Exercise 1:
Answer these questions from the text about trainer.wait() and reconnects, one line each, marked (a), (b), (c).
(a) Which call does the text recommend for stopping the run on the backend?
(b) After a clean stream EOF, through what does the stream resume?
(c) What is the default value of maxReconnectDelayMs?
Exercise 2: Pick up the text about trainer.wait() and reconnects after its last sentence and carry it on.

Segment Start: Text section

It does not call cancel() and does not send anything to the backend. The job keeps using GPU time on the managed side. If you want both effects (stop waiting locally and stop the run on the backend), do them separately:
try {
  await trainer.wait();
} catch (err) {
  if (controller.signal.aborted) {
    // expected: we asked wait() to stop
  } else {
    throw err;
  }
}
await trainer.cancel(); // best-effort; see above
Use abortSignal for “I no longer care about waiting on this run” (request timeout, parent process exit). Use cancel() for “stop the run on the backend”.

Reconnects

wait() keeps the SSE stream alive across transient failures by default:
  • A clean stream EOF after at least one received frame triggers an immediate reconnect at the base delay (initialReconnectDelayMs, default 1000 ms) without counting against the failure budget. The stream resumes via Last-Event-ID.
  • A connect error or a stream EOF without any received frame counts as a failure and goes through handleFailure: exponential backoff via initialReconnectDelayMs * 2 ** attempt, with the per-attempt delay clamped at maxReconnectDelayMs (default 60 000 ms) and the consecutive-failure count capped at maxReconnectAttempts.
  • maxReconnectAttempts defaults to undefined (unlimited consecutive failures). It is not configurable through TrainerInput; the only way to set it (along with reconnectDelayMs and maxReconnectDelayMs) is the second context argument to createTrainer, annotated @internal and subject to change. For most projects this means transient SSE failures are silently retried for as long as the job runs.

Segment End: Text section
Segment Start: Data section

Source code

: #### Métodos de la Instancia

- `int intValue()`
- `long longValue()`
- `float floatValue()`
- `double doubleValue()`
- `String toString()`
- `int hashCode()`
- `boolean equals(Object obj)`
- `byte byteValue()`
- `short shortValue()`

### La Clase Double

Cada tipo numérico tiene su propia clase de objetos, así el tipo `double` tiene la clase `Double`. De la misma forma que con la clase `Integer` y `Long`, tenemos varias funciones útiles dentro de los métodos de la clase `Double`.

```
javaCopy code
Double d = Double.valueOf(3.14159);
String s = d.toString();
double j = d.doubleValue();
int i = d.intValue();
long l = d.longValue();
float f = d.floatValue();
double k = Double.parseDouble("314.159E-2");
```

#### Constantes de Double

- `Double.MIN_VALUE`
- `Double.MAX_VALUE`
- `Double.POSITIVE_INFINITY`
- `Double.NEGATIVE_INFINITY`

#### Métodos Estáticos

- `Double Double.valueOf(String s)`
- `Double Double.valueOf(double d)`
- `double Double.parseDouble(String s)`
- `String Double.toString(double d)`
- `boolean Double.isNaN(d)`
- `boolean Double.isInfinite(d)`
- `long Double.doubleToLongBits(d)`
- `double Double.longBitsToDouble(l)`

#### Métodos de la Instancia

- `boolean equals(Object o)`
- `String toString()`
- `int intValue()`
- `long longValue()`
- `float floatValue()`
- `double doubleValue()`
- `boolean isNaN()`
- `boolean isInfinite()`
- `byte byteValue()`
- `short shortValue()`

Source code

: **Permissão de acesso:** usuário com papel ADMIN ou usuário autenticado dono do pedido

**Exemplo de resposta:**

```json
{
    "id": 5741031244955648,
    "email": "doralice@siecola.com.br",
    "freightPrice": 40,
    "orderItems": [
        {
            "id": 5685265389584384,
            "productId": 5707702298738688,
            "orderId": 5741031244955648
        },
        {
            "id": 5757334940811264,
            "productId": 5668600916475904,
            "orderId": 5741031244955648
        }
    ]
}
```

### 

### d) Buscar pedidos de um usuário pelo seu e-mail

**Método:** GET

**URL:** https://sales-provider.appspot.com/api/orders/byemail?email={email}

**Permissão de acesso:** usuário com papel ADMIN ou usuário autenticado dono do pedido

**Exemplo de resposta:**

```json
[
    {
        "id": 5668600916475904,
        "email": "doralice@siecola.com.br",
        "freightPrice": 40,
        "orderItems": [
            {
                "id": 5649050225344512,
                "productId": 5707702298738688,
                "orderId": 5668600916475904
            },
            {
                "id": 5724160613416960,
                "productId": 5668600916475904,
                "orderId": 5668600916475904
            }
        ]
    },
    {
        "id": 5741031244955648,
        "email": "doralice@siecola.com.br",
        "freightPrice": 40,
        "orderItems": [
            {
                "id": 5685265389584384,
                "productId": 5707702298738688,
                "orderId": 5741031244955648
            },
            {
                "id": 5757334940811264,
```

Segment End: Data section

Exercise response 1:
(a) cancel()
(b) Last-Event-ID
(c) 60 000 ms

Exercise response 2:
This same path is what catches thrown user callbacks (see Lifecycle callbacks § Exception handling). If you need deterministic error handling, catch inside the callback rather than relying on wait() to reject.

Two-process pattern

A common shape for non-CLI use is to keep a long-lived trainer reference and let your own code orchestrate start, wait, and cancel:
import { createTrainer } from "arkor";

const controller = new AbortController();
process.on("SIGINT", () => controller.abort());

const trainer = createTrainer({
  /* ... */
  abortSignal: controller.signal, // wired so abort() actually rejects wait()
});

const { jobId } = await trainer.start();
console.log(`Started ${jobId}`);

try {
  const { artifacts } = await trainer.wait();
  console.log(`Finished with ${artifacts.length} artifact(s).`);
} catch (err) {
  if (controller.signal.aborted) {
    await trainer.cancel().catch(() => {});
    throw new Error("Aborted by signal");
  }
  throw err;
}
This is functionally what arkor start does, minus the entry resolution from runTrainer.